AI Floorboard Sorting with Cascade-RCNN Defect Detection
Find Innovative SolutionsGenerate Solutions
Solution Overview
Problem
Traditional manual visual inspection of PVC floorboards for defects is inefficient, costly, and prone to variability due to worker fatigue and differing criteria, leading to low inspection speed, unstable accuracy, and high labor costs.
Innovation Solution
An automatic floorboard sorting method using artificial intelligence trained with a CASCADE-RCNN algorithm to identify defects in both color and black-and-white images, with iterative upgrading through sampling inspection, enabling efficient and accurate quality control.

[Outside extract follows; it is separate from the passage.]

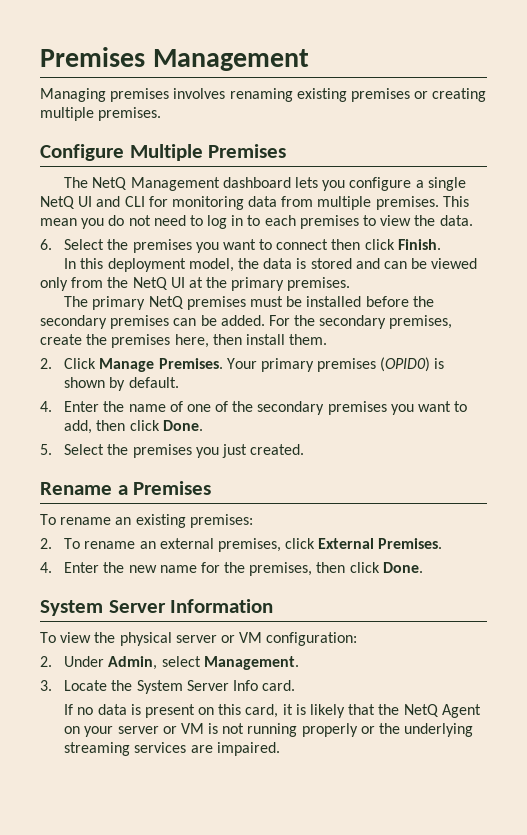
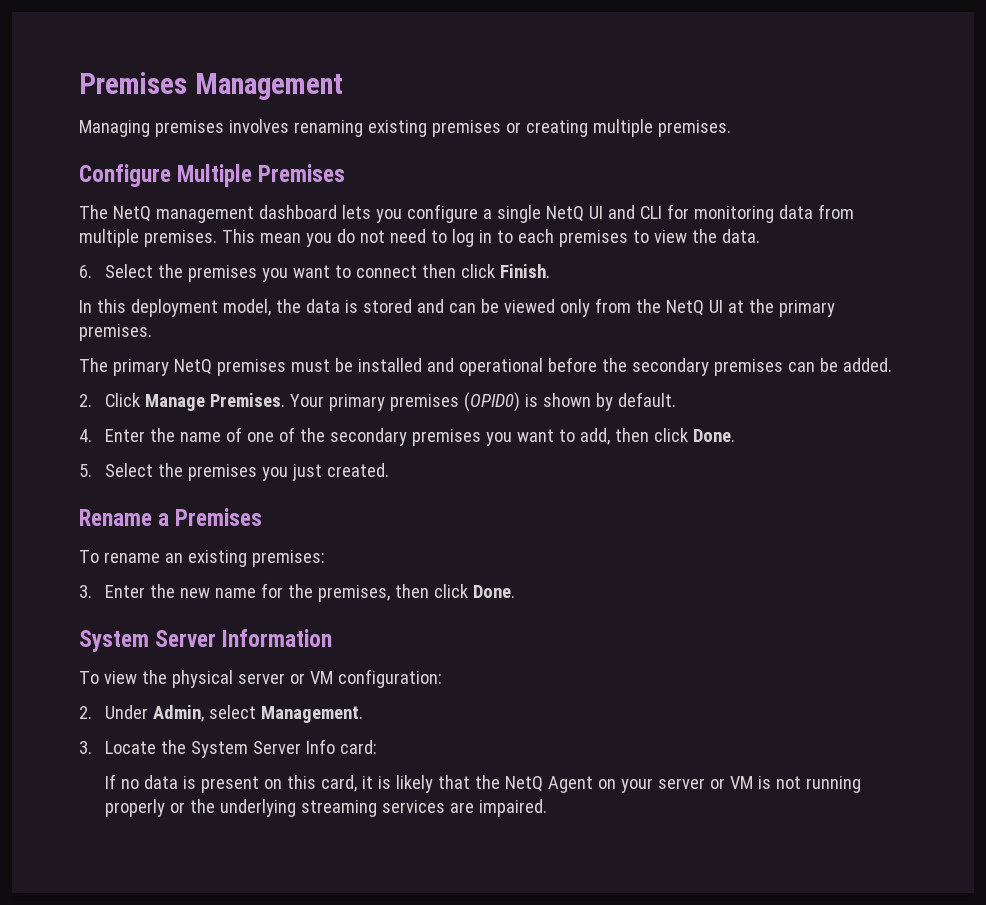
[130,177,220,191] Management -> [155,206,254,223] management
(362, 301) none -> [426,358,543,376] and operational
[268,315,453,329] [40,334,328,348] For the secondary premises, create the premises here, then install them. -> (892, 365) none
[40,538,443,552] [40,562,52,573] 2. To rename an external premises, click External Premises. // 4. -> [79,585,92,598] 3.
[262,680,296,691] card. -> [339,740,377,754] card:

Engineering Contradictions & Design Principles
Engineering Contradiction Analysis
1Productivity
If manual visual inspection is used, then inspection cost is high and inspection speed is low, but the method is simple to implement
Solution Approach 1:
The patent replaces the manual mechanical inspection system with an automated computer vision system. The CASCADE-RCNN algorithm processes images of floorboards to automatically detect defects, eliminating the need for manual visual screening and its associated labor intensity and speed limitations.
Solution Approach 2:
The patent creates a digital copy of the inspection process through image capture and algorithmic analysis. Instead of direct manual inspection, the system captures images and uses the CASCADE-RCNN model to replicate and execute the inspection function, enabling consistent automated detection.
2Reliability
If manual inspection is used, then labor cost is high, but the inspection criteria are uniform and stable
Solution Approach 1:
The patent substitutes human judgment with the CASCADE-RCNN algorithm, which provides consistent and uniform inspection criteria. The algorithm processes each image through the same trained model, eliminating the variability in human assessment while maintaining high accuracy through extensive training data.
Solution Approach 2:
The patent implements a feedback mechanism where inspection results are continuously refined. The system processes images through the CASCADE-RCNN model, and the results can be used to retrain and improve the algorithm, ensuring continuously improving accuracy and consistency in defect detection.
3Productivity
If manual inspection is used, then inspection speed is low, but the equipment cost is low
Solution Approach 1:
The patent replaces manual inspection with an automated image processing system that uses the CASCADE-RCNN algorithm. This substitution dramatically increases inspection speed by eliminating human processing time while the computational cost of the algorithm provides a cost-effective automated solution.
Solution Approach 2:
The patent creates a digital inspection system that copies and executes the inspection function through image capture and algorithmic analysis. This digital copy enables rapid processing of multiple floorboards without the physical limitations of manual inspection, significantly boosting productivity.
4Reliability
If manual inspection is used, then the inspection process is simple, but different workers have different criteria leading to unstable results
Solution Approach 1:
The patent substitutes variable human judgment with the fixed CASCADE-RCNN algorithm, which applies consistent inspection criteria to every floorboard. The algorithm's trained parameters ensure uniform detection standards across all inspections, eliminating the inconsistency caused by different workers' subjective criteria.
Solution Approach 2:
The patent uses parameter changes in the CASCADE-RCNN algorithm to adapt to different defect types and conditions. The model processes images through multiple stages with adjusted parameters, allowing it to maintain consistent and reliable detection across various defect scenarios while providing uniform criteria application.
Data Source
AI summary
The present disclosure belongs to a sorting method, and specifically relates to an automatic floorboard sorting method. An automatic floorboard sorting method includes the following steps: step 1: a training stage: training an artificial intelligence so that defects of floorboards in a black-and-white image and a color image can be automatically identified by the artificial intelligence; step 2: a using stage: using the artificial intelligence obtained by training in step 1 to perform identification, and performing sampling inspection to continuously iteratively upgrade the artificial intelligence. The present invention has the outstanding effects that an effective identification algorithm is formed by artificial intelligence training, and the algorithm is then used to carry out intelligent identification, so that the identification efficiency is high; the identification effect is good; the marginal cost is low; and it is conductive to the quality control for a floorboard finished product.